[MATERIAL FOR THIS EXERCISE Boundary: Start]
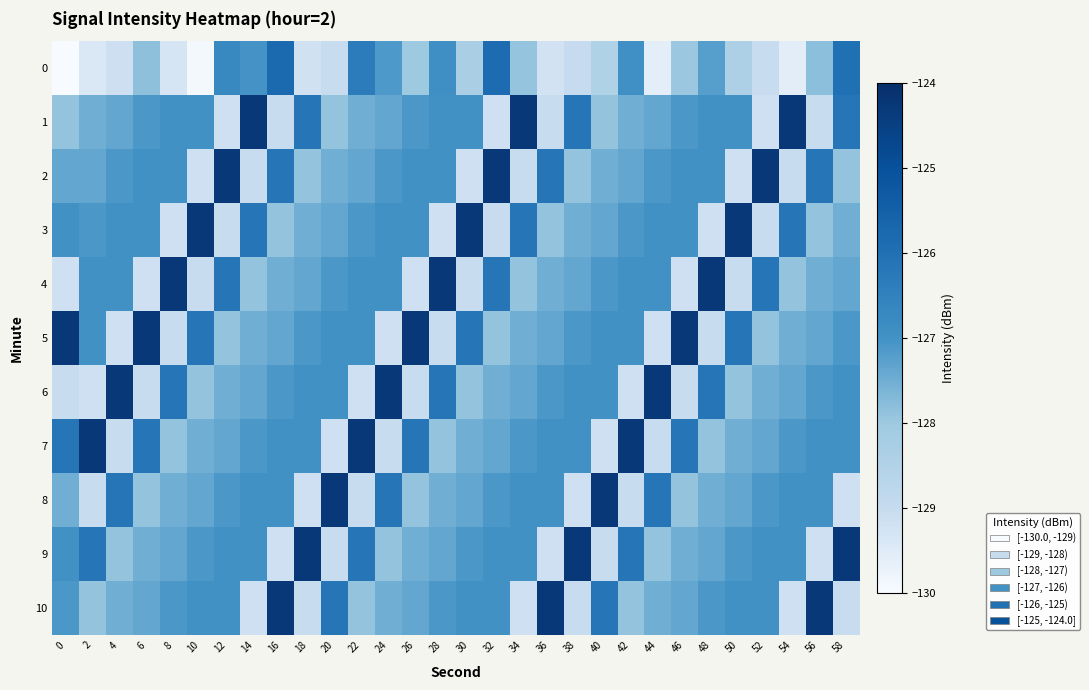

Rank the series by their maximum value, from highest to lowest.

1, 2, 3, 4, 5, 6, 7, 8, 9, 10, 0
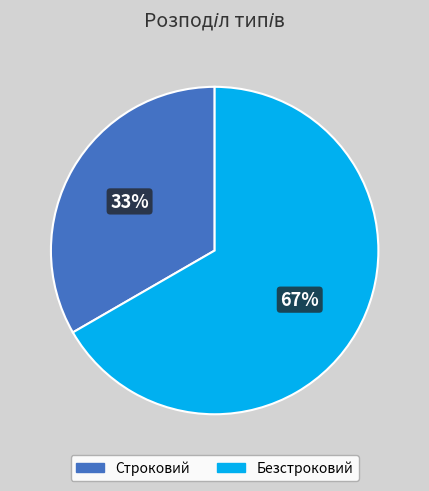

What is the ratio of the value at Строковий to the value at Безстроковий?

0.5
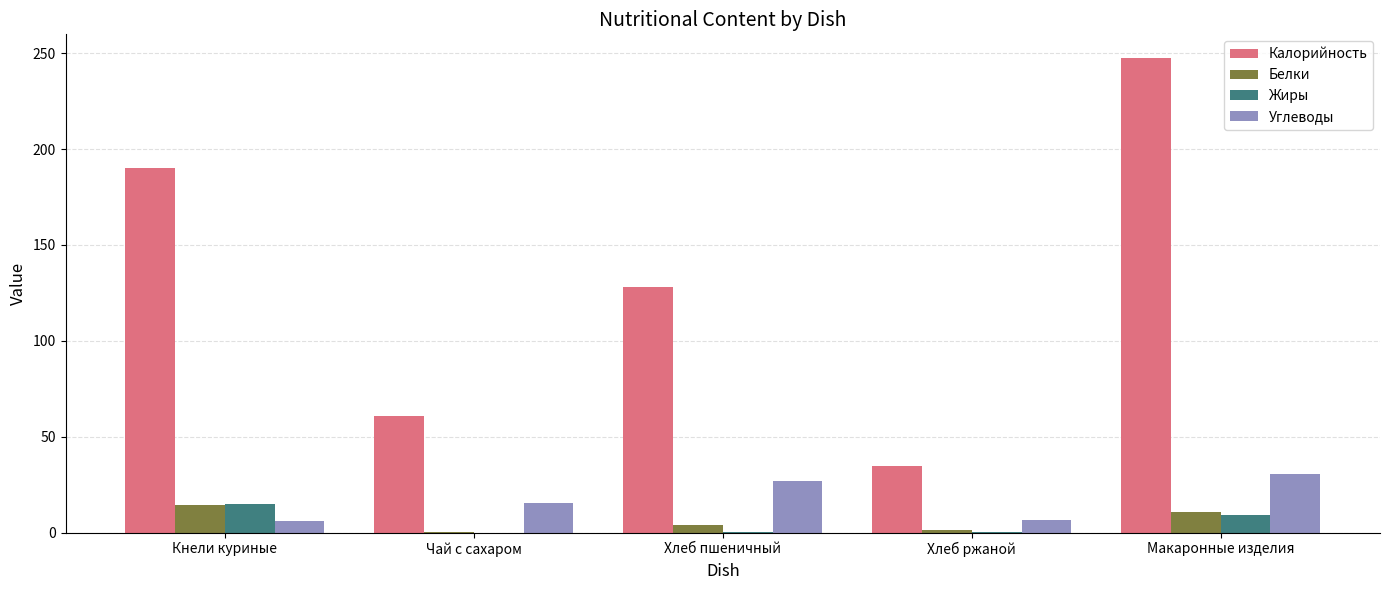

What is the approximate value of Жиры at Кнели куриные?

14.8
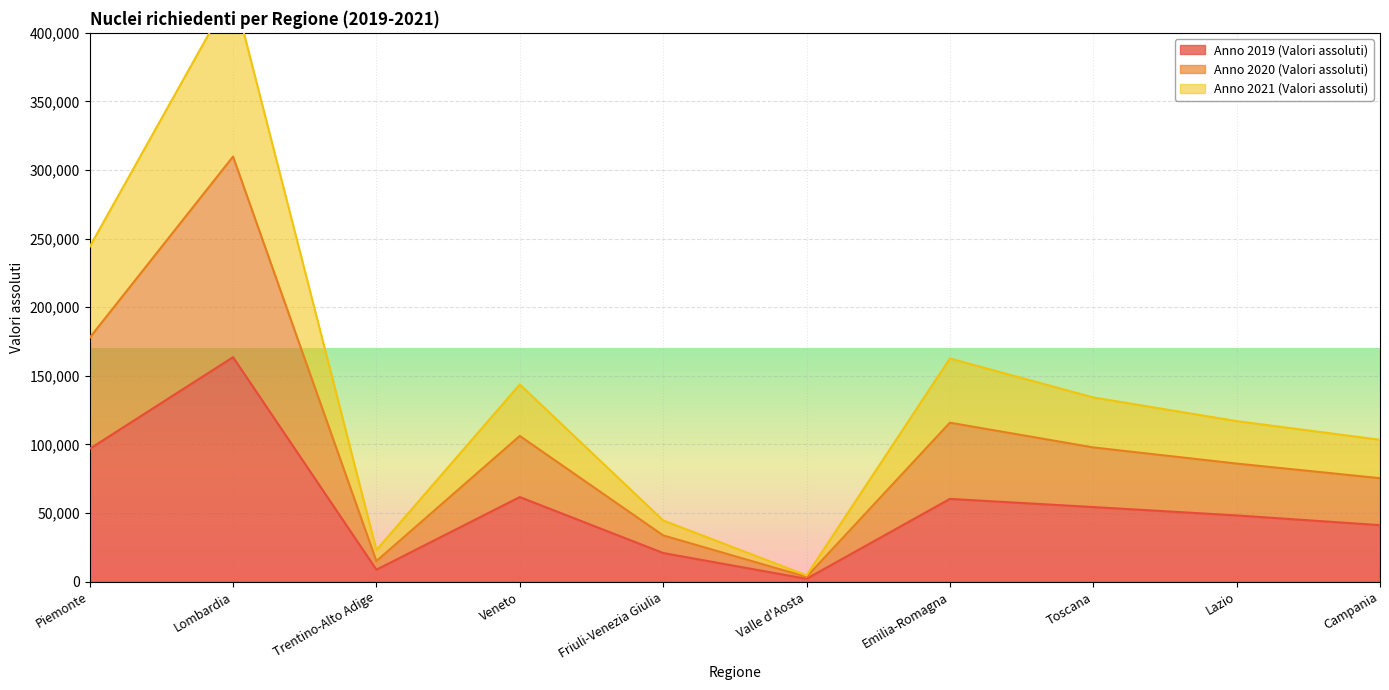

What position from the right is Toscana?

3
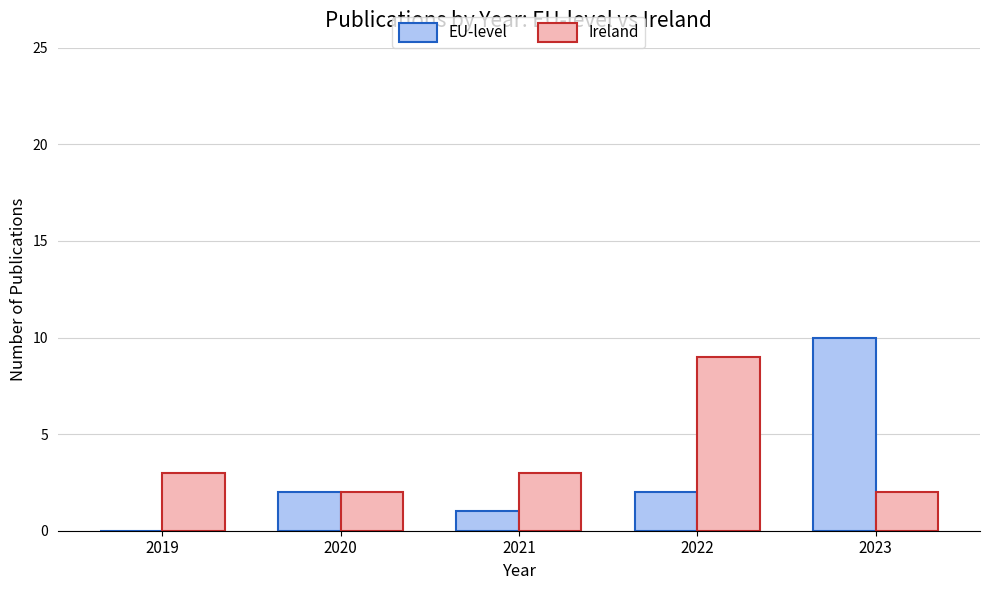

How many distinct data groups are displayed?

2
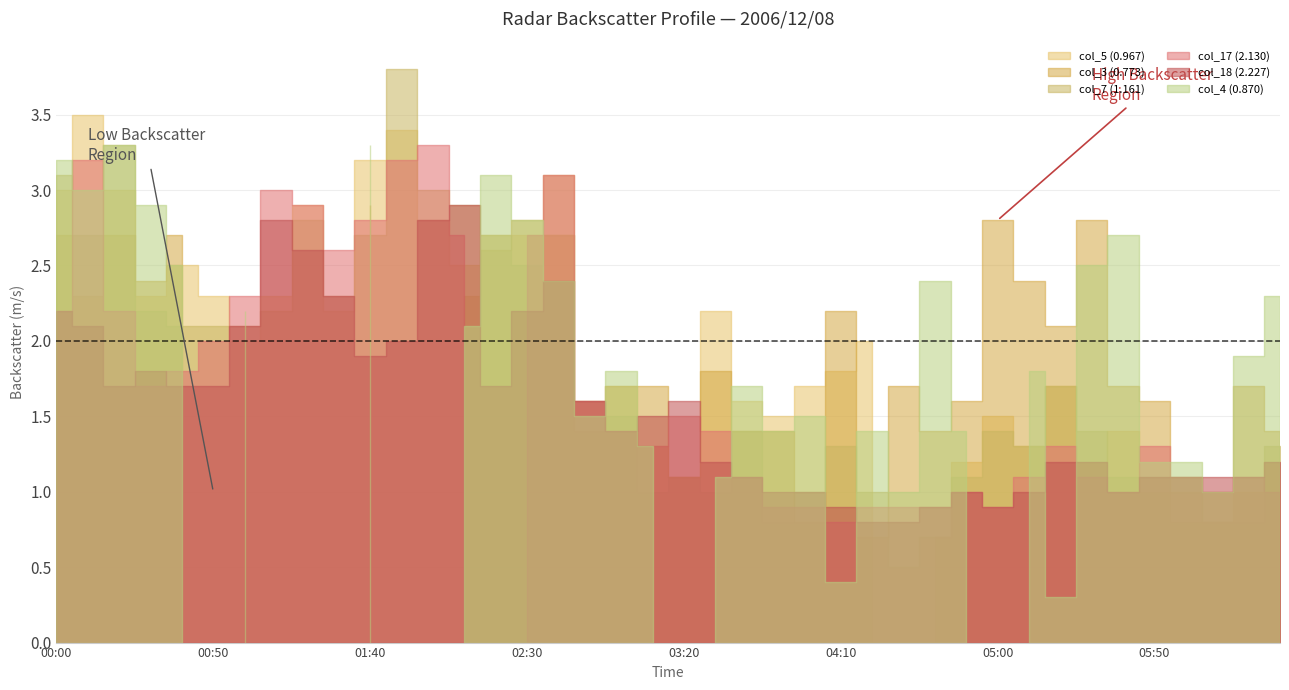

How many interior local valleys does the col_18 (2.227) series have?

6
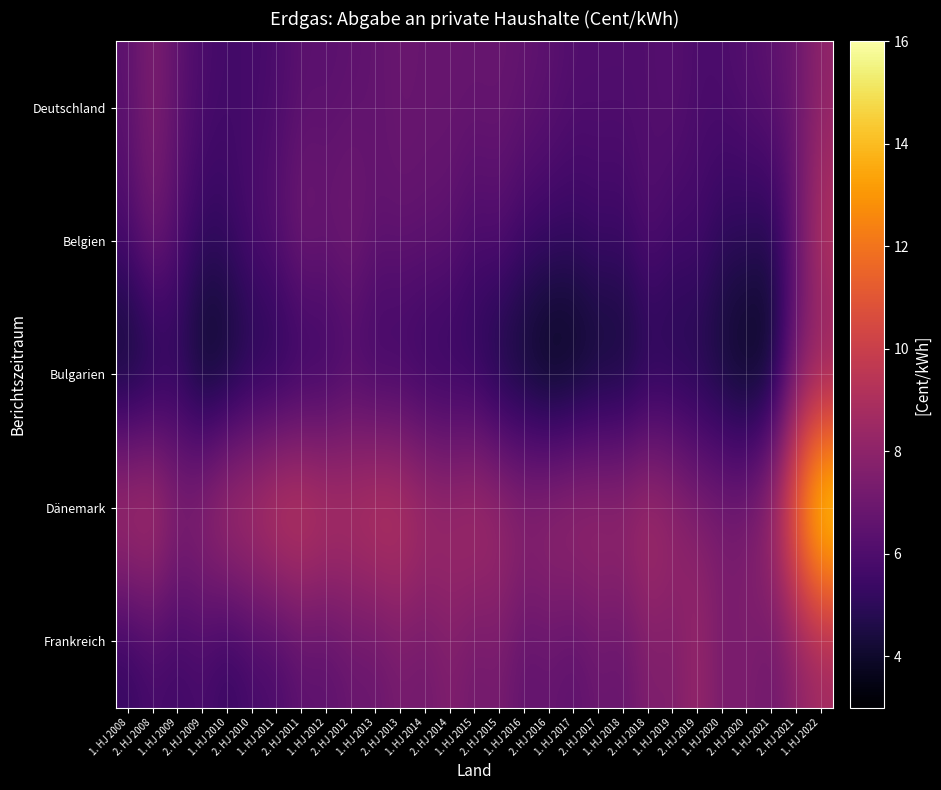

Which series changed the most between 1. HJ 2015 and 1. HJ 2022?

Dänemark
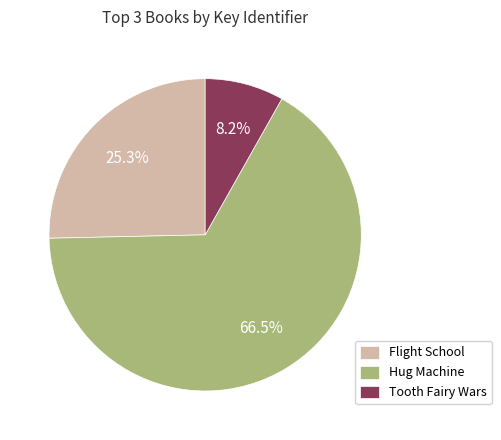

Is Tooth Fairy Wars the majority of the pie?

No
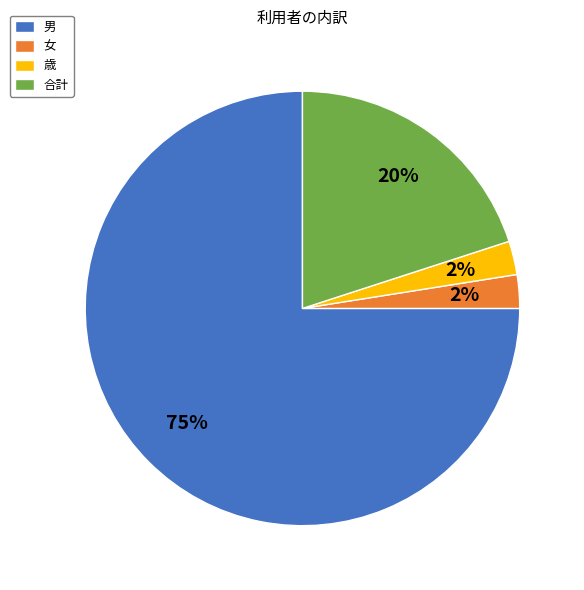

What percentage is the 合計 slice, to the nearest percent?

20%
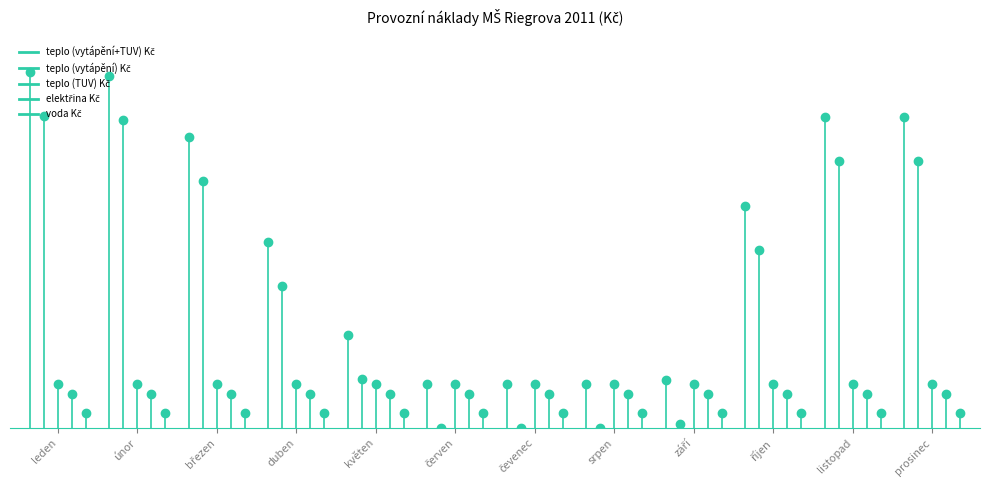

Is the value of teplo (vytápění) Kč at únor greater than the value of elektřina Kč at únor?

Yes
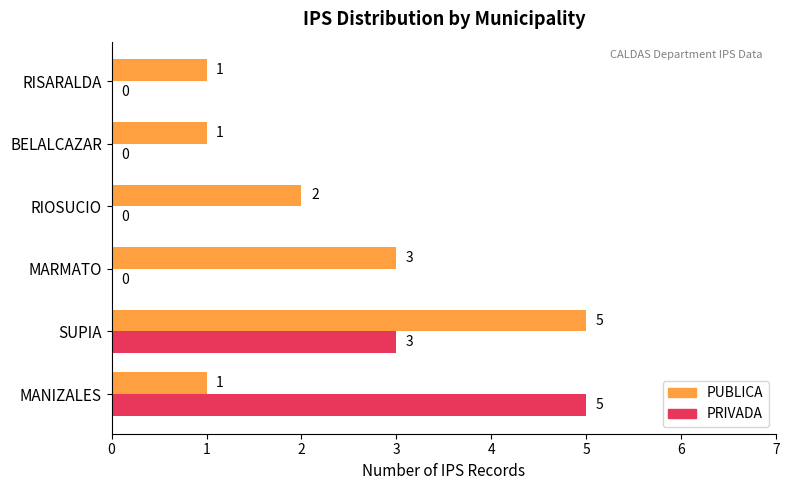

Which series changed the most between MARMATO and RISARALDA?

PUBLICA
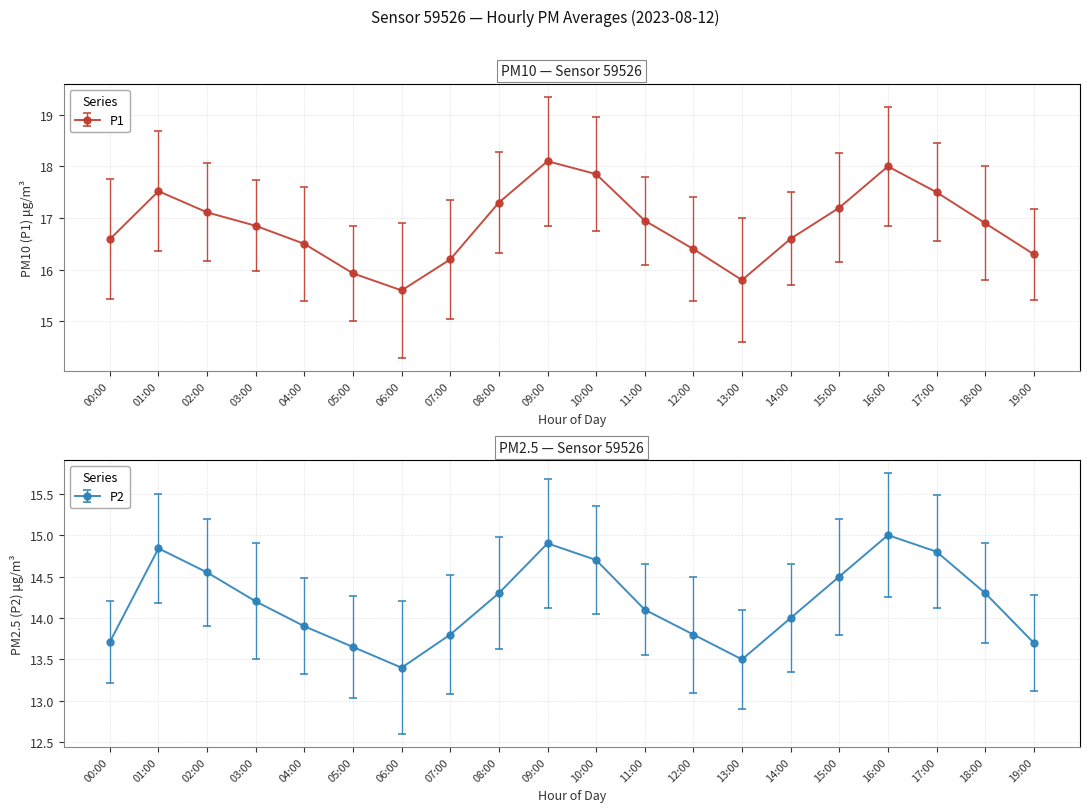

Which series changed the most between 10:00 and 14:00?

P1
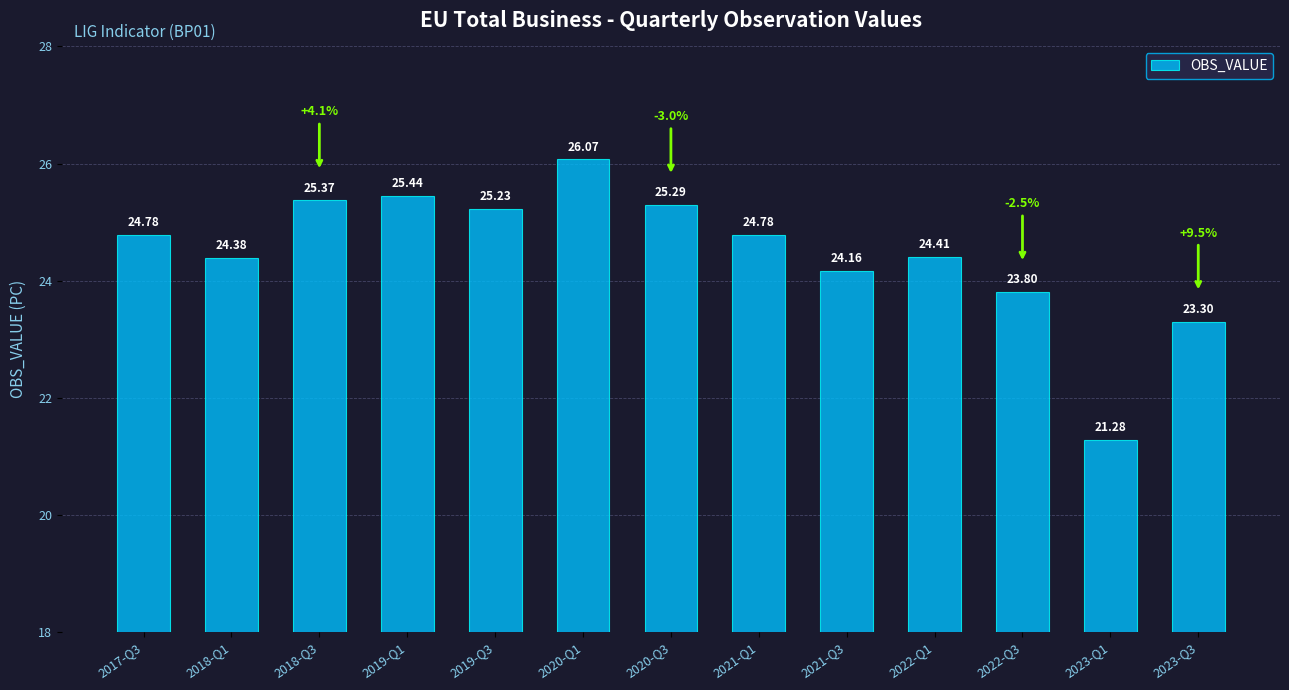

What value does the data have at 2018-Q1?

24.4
[MATERIAL FOR THIS EXERCISE Boundary: End]
* JOB *
Copy every one of the records above word for word, but leave out the pictures.

* SOLUTION TO THIS EXERCISE *
Rank the series by their maximum value, from highest to lowest.

1, 2, 3, 4, 5, 6, 7, 8, 9, 10, 0

What is the ratio of the value at Строковий to the value at Безстроковий?

0.5

What is the approximate value of Жиры at Кнели куриные?

14.8

What position from the right is Toscana?

3

How many distinct data groups are displayed?

2

How many interior local valleys does the col_18 (2.227) series have?

6

Which series changed the most between 1. HJ 2015 and 1. HJ 2022?

Dänemark

Is Tooth Fairy Wars the majority of the pie?

No

What percentage is the 合計 slice, to the nearest percent?

20%

Is the value of teplo (vytápění) Kč at únor greater than the value of elektřina Kč at únor?

Yes

Which series changed the most between MARMATO and RISARALDA?

PUBLICA

Which series changed the most between 10:00 and 14:00?

P1

What value does the data have at 2018-Q1?

24.4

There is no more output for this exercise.